--- TRY IT ---
What are the lines, written out exactly, from the one containing "Si recrestey" to the end of the entries below? Include both ends and nothing more.

Records from a dataset
○ ○ ○ ○ ○

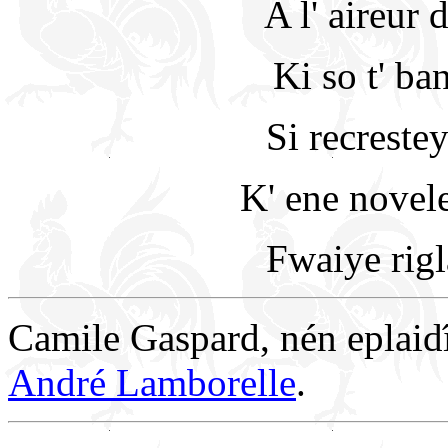
A l' aireur 
Ki so t' ba
Si recrestey
K' ene novel
Fwaiye rigla
Camile Gaspard, nén eplaidî;
André Lamborelle
.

○ ○ ○ ○ ○

--- THE COMPLETED TASK ---
Si recrestey
K' ene novel
Fwaiye rigla
Camile Gaspard, nén eplaidî;
André Lamborelle
.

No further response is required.